◆ ЗАДАЧИ И ЗАДАНИЯ
(a) Почему, согласно тексту о переходе каравана, 10 мая путники вышли в дорогу очень поздно? Ответьте одним-двумя предложениями.
(b) Продолжите текст о переходе каравана, начав сразу после его последнего предложения.

##### ИСХОДНЫЙ ТЕКСТ #####

Снова сели на лошадей и поехали через огромную песчаную равнину, которая занимала обширное плато на берегу реки. Темнело, но лагеря не было видно. Наконец, после перехода длиною в двадцать восемь миль, мы наткнулись на старую китайскую почтовую станцию, очень похожую на заведения подобного рода в других частях Внутреннего Китая, и одну черную палатку, установленную за пределами двора. Это и было место лагеря. Вьючные животные прибыли только в два часа утра, и у нас была только одна палатка. Большинству из нас пришлось искать укрытие в палатке, разбитой местными жителями, и на постоялом дворе. Я предпочел спать на открытом воздухе, используя в качестве кровати пару поваленных деревьев. За рекой в тусклом вечернем свете виднелась деревня и несколько монастырей, разбросанных по горным склонам. Второй представитель из Шекара, отсутствовавший весь день, прибыл поздно ночью. Он получил ложное сообщение о том, что мы переправились через реку и остановились в деревне на противоположном берегу. Он был насквозь мокрым и безнадежно пьяным. За нашим лагерем находилась глубокая канава, полная грязи и воды, и чиновник свалился в нее вниз головой. Пришлось спасать его вместе с лошадью и препроводить на постоялый двор. Непокорные монахи из Шекар чо-де побросали свою поклажу на плато к востоку от Цоны и возвратились домой. Ранним утром нам пришлось отправить людей и животных подобрать груз.

10 мая. Вышли в путь очень поздно, поскольку и люди, и животные сильно нуждались в хорошем отдыхе после трудного перехода предыдущего дня. Дорога проходила по притоку Аруна, далее поворачивала на восток и пересекала песчаную равнину с полосами дюн. Весь ландшафт походил на равнину Китайского Туркестана. Перейдя через равнину, мы подошли к песчаному руслу другого притока Аруна. Воды в реке было немного, и у нас не возникло трудностей при переправе. Тропа шла по узкому ущелью, окруженному известняковыми хребтами. По дну ущелья протекал крошечный горный поток, впадавший в приток Аруна. Через шесть миль путь вышел на обширную равнину с несколькими деревнями. Деревня Чунгтю была расположена на берегу небольшого ручья, текущего на юг. Она была чрезвычайно интересна и живописна, так как стояла на известняковом холме, причудливо изрезанном узкими проходами, которые служили улицами. На выступе холма находились большие ступы и несколько домов. В этом же месте расположился небольшой монастырь красношапочников, принадлежащий большому королевскому монастырю Саскья. Мы разбили лагерь на высокой террасе за деревней. Караван снова задержался в пути, и мы получили свои палатки только в десять часов утра. Часть нашего каравана была не в состоянии добраться до деревни, и им пришлось разбить лагерь на берегу реки.

##### ИМЕЮЩИЕСЯ ДАННЫЕ #####

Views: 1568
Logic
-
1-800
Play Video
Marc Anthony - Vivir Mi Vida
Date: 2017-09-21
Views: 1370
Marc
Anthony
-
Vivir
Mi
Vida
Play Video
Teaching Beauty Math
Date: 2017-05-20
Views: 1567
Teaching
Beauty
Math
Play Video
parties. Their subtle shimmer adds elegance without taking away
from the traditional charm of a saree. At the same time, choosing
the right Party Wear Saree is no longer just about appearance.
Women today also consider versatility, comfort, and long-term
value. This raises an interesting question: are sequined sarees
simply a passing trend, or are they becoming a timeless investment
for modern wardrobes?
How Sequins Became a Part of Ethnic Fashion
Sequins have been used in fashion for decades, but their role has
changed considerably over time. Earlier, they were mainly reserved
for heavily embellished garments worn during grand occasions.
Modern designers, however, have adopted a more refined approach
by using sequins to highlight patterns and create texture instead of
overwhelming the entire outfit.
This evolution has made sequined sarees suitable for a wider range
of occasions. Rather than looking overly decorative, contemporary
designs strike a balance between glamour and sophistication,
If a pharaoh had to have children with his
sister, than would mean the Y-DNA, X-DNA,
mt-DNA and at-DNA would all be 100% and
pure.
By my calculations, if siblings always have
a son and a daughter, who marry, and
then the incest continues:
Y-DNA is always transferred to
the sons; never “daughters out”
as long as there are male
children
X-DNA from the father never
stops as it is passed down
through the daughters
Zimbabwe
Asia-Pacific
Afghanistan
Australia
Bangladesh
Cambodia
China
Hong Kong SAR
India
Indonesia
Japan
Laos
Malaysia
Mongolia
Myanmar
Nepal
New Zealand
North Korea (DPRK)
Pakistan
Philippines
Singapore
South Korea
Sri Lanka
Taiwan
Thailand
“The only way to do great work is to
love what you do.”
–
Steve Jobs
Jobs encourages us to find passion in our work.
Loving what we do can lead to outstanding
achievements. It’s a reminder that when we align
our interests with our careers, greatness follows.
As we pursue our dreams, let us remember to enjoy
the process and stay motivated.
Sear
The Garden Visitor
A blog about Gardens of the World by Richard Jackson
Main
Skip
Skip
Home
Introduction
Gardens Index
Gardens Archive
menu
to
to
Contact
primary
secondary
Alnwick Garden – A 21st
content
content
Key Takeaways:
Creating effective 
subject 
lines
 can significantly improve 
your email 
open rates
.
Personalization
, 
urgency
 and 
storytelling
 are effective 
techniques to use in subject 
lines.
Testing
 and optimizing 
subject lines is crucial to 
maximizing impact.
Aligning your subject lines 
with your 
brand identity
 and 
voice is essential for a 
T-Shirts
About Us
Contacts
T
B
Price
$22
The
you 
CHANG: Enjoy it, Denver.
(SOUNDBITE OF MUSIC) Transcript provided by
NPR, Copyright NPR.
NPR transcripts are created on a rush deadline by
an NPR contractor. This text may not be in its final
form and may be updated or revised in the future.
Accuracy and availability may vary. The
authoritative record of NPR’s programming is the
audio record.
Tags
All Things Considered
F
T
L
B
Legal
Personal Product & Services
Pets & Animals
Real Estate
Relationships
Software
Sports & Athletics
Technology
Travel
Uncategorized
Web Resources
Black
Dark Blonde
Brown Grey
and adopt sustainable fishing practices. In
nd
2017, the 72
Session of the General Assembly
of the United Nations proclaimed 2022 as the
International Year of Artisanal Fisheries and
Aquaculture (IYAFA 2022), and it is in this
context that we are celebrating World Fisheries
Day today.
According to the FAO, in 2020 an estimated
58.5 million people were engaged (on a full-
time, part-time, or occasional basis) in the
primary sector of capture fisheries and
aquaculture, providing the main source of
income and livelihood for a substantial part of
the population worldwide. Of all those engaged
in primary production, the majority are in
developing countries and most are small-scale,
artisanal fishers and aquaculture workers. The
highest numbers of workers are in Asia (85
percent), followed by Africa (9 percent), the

#####

◆ ГОТОВЫЕ РЕШЕНИЯ
(a) Путники вышли поздно, потому что и люди, и животные сильно нуждались в хорошем отдыхе после трудного перехода предыдущего дня.

(b)
11 мая. Отправление было снова отложено из-за неприятностей с караваном. Крестьяне из Шекара отказались нести наш багаж в Ташиганг, который был местом нашей следующей остановки. Из Чунгтю есть два пути в Ташиганг: один – через Пха ла, перевал в горной цепи северо-восточнее Чунгтю, а второй – через равнину, на которой расположен Чунгтю, и мимо горной цепи на юго-востоке от Чунгтю. Второй маршрут был намного длиннее, но на нем не было перевалов.

Некоторые из крестьян решили идти длинным путем, остальные согласились следовать коротким – через Пха ла. Дорога в Пха ла проходила через селения и фермы с небольшими зарослями тополей и ив. Около Пха ла мы видели даже остатки того, что когда-то было большим лесом. Подъем на перевал был крутым, но коротким и вывел в широкую долину, где находилась Ташиганг.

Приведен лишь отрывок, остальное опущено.